§ **EXERCISE GOAL**
Find every line below that contains the word "chart" and copy each one in full. Case matters.
─── EXTRACTED MATERIAL ───
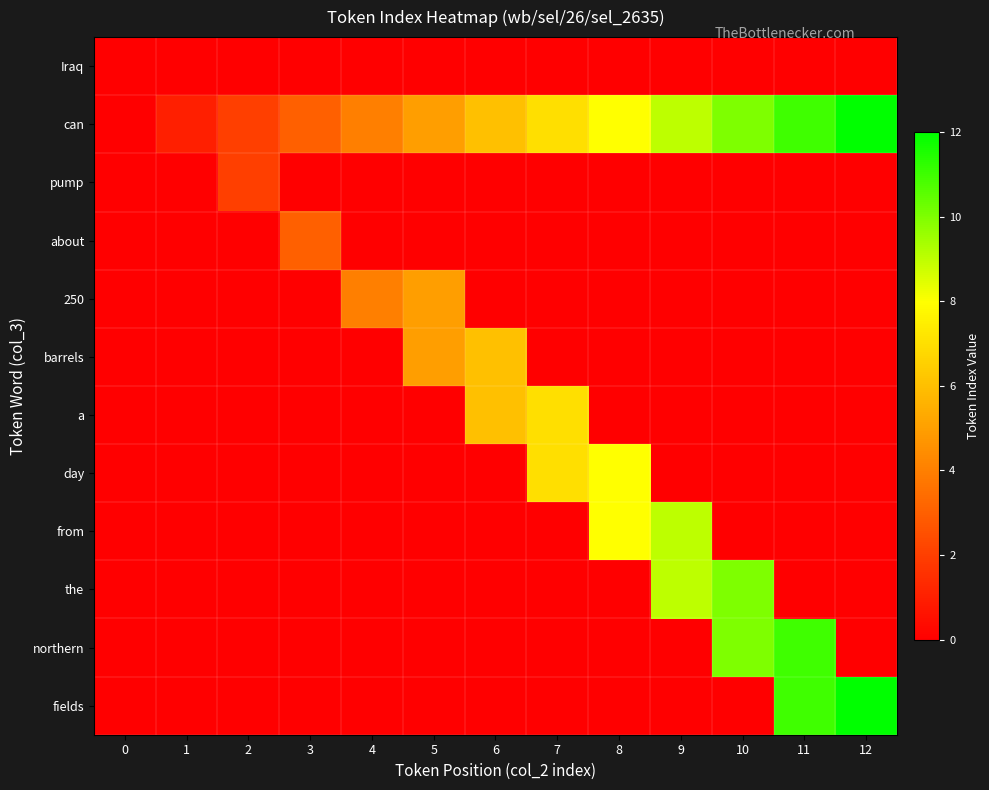

Reading left to right, list all the values displayed in this chart.

Iraq: 0=-1	1=-1	2=-1	3=-1	4=-1	5=-1	6=-1	7=-1	8=-1	9=-1	10=-1	11=-1	12=-1
can: 0=0	1=1	2=2	3=3	4=4	5=5	6=6	7=7	8=8	9=9	10=10	11=11	12=12
pump: 0=0	1=0	2=2	3=0	4=0	5=0	6=0	7=0	8=0	9=0	10=0	11=0	12=0
about: 0=0	1=0	2=0	3=3	4=0	5=0	6=0	7=0	8=0	9=0	10=0	11=0	12=0
250: 0=0	1=0	2=0	3=0	4=4	5=5	6=0	7=0	8=0	9=0	10=0	11=0	12=0
barrels: 0=0	1=0	2=0	3=0	4=0	5=5	6=6	7=0	8=0	9=0	10=0	11=0	12=0
a: 0=0	1=0	2=0	3=0	4=0	5=0	6=6	7=7	8=0	9=0	10=0	11=0	12=0
day: 0=0	1=0	2=0	3=0	4=0	5=0	6=0	7=7	8=8	9=0	10=0	11=0	12=0
from: 0=0	1=0	2=0	3=0	4=0	5=0	6=0	7=0	8=8	9=9	10=0	11=0	12=0
the: 0=0	1=0	2=0	3=0	4=0	5=0	6=0	7=0	8=0	9=9	10=10	11=0	12=0
northern: 0=0	1=0	2=0	3=0	4=0	5=0	6=0	7=0	8=0	9=0	10=10	11=11	12=0
fields: 0=0	1=0	2=0	3=0	4=0	5=0	6=0	7=0	8=0	9=0	10=0	11=11	12=12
───
§ **TASK RESULT**
Reading left to right, list all the values displayed in this chart.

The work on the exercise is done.